--- START ---

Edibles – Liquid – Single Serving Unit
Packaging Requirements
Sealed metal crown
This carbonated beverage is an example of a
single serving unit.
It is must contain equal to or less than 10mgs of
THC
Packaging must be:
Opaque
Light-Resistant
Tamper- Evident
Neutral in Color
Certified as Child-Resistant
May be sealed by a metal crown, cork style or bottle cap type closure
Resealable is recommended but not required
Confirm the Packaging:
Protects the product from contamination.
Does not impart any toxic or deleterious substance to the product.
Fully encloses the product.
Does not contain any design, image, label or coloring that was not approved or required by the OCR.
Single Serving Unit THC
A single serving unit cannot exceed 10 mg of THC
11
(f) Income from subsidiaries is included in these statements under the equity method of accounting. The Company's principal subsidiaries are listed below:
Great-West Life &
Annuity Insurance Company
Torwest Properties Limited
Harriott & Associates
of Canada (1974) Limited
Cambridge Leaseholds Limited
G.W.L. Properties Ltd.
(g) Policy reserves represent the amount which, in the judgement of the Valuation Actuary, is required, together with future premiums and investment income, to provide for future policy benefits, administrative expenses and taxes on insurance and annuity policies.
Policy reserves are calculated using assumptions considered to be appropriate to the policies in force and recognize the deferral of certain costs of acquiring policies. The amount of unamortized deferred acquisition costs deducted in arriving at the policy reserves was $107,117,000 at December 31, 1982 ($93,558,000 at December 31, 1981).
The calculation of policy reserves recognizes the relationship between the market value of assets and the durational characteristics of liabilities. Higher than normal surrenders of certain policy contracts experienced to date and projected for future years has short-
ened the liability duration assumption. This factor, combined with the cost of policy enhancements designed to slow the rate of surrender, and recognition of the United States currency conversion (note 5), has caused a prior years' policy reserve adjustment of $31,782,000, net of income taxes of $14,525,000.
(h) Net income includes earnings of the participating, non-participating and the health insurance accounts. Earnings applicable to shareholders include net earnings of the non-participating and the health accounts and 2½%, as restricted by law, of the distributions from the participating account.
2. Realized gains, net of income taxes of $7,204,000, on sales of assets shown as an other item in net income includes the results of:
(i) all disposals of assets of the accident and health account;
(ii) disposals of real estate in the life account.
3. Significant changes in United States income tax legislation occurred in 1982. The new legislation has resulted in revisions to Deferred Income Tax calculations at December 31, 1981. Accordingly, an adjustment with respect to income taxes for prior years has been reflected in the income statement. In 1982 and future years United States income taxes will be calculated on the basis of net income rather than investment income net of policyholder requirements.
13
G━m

--- END ---

**Problem requirements**. In the listing, how many lines carry the string "contain"? Answer with a number only.

**Answer to this problem**. 2